Certainly a major objective of the Jackson reforms was to curb ever growing costs of legislation and their uncertainty. Part of the new rules emphasised that costs of the case must be proportionate to the claim. For would-be litigants uncertainties over costs, especially for losing parties open to paying the winning side’s costs, have always been the hardest thing to budget for. The reforms have certainly attempted to address this difficulty; from now costs recoverable by the winning party will be linked to the court-approved budget. That this must be done early in the proceedings (each side submitting its first six weeks before the first case management conference) will make for greater confidence of litigants on both sides. That  budgets are reached through the collaboration of both parties and of the judge, should aid transparency in costs awards at the end of the case. A ruling of the Court of Appeal earlier this year helps set out the new ethos:

“The management of costs is the responsibility of all parties to the litigation, and ultimately, of the court as well. The court has a responsibility to manage the proceedings, so it also has a responsibility for managing the costs of those proceedings.

The starting point must be that an approved costs budget is intended to provide “the financial limits within which the proceedings are to be conducted’. They are intended to provide some constraint”.

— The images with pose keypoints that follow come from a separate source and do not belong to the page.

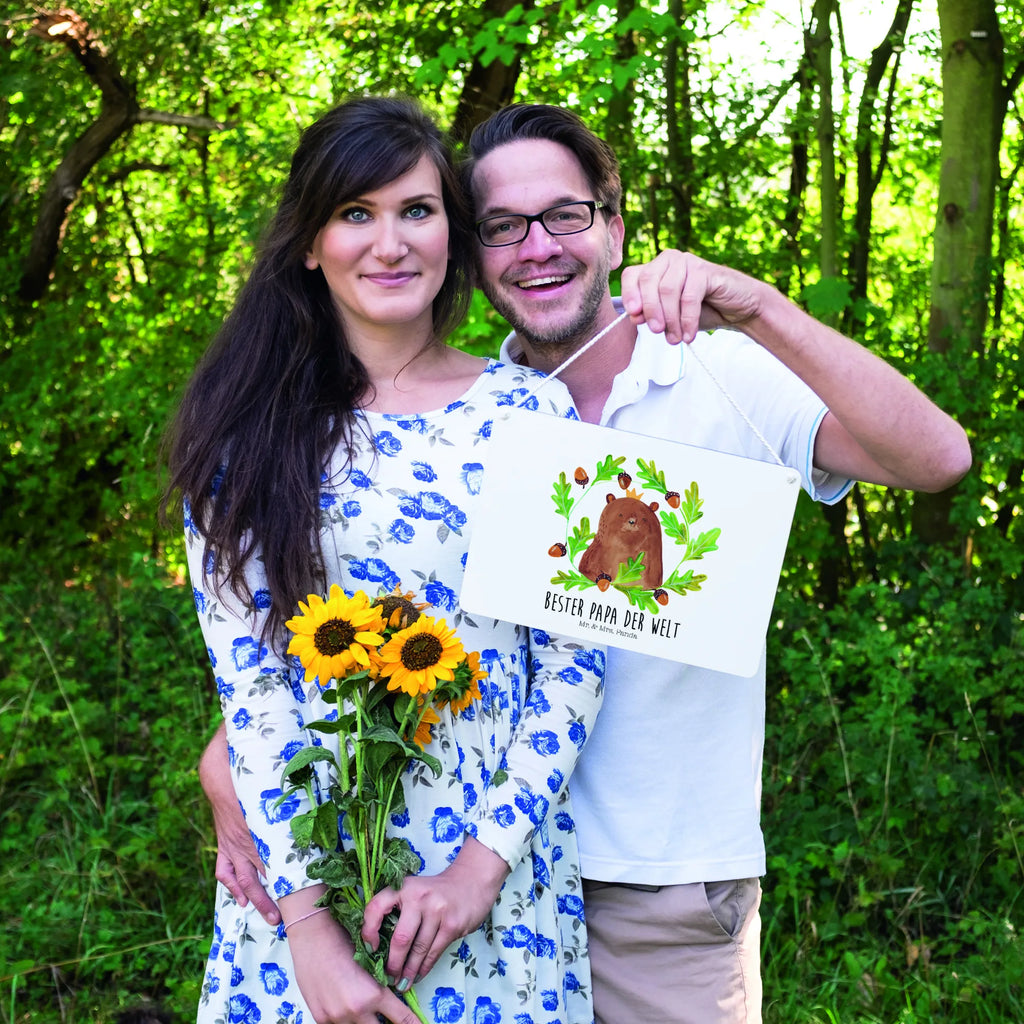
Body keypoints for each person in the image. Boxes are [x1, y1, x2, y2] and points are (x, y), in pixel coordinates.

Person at [202, 102, 972, 1024]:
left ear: (614, 227)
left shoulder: (710, 374)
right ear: (474, 249)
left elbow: (938, 459)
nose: (537, 247)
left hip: (652, 888)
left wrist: (758, 306)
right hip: (420, 871)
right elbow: (339, 623)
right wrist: (234, 757)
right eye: (503, 226)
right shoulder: (467, 414)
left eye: (564, 215)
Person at [165, 96, 607, 1024]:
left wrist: (478, 873)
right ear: (309, 243)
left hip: (492, 882)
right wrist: (310, 934)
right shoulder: (245, 436)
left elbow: (575, 661)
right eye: (355, 213)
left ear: (453, 230)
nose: (391, 243)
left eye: (417, 210)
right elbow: (252, 688)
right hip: (303, 880)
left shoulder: (532, 413)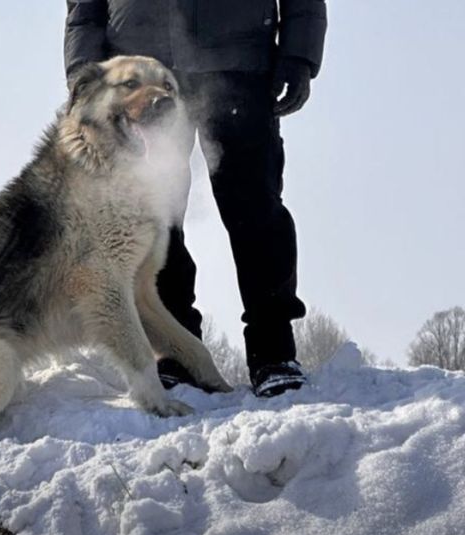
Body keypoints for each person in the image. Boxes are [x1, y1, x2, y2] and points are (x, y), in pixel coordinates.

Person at [64, 0, 327, 397]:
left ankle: (274, 353)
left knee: (256, 210)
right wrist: (85, 71)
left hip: (239, 61)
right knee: (154, 218)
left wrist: (299, 54)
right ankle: (174, 352)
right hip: (140, 68)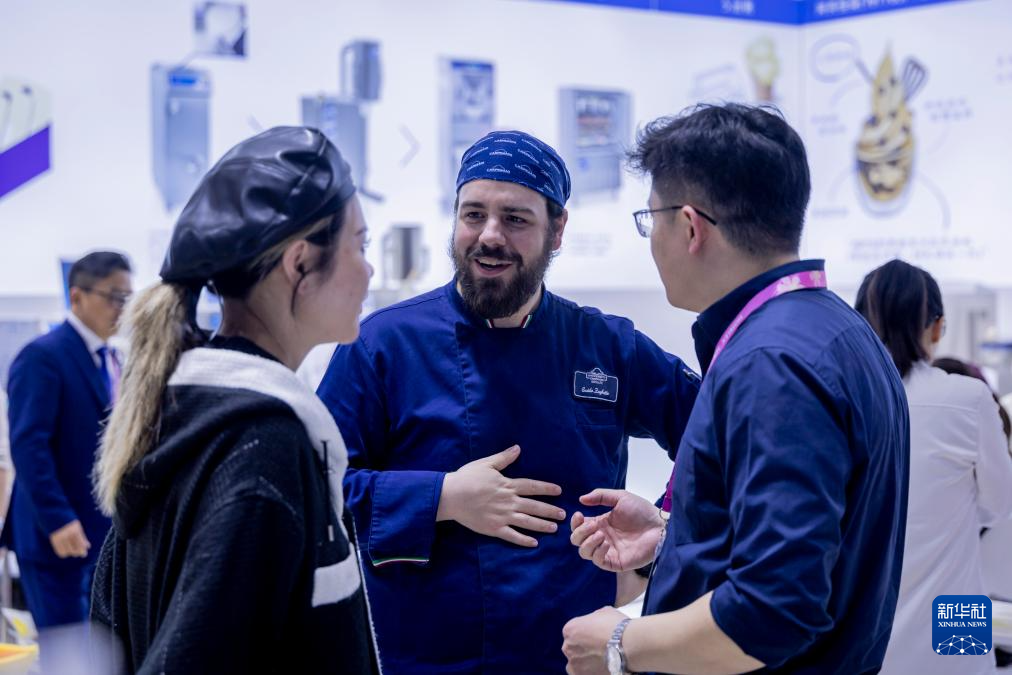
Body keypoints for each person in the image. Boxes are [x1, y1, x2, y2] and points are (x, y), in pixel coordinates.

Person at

Although there is much uncertainty ahead as with any new system, the ethos seems secure. Costs budgeting and costs management will be the driving forces in civil litigation. The rules are there for all lawyers to follow and to advise their clients accordingly.  Master McCloud’s strict interpretation of the rules suggests any one failing to do so can expect little leniency. Now that the rules are in place for budgeting, how to do that budget is much easier and clearer.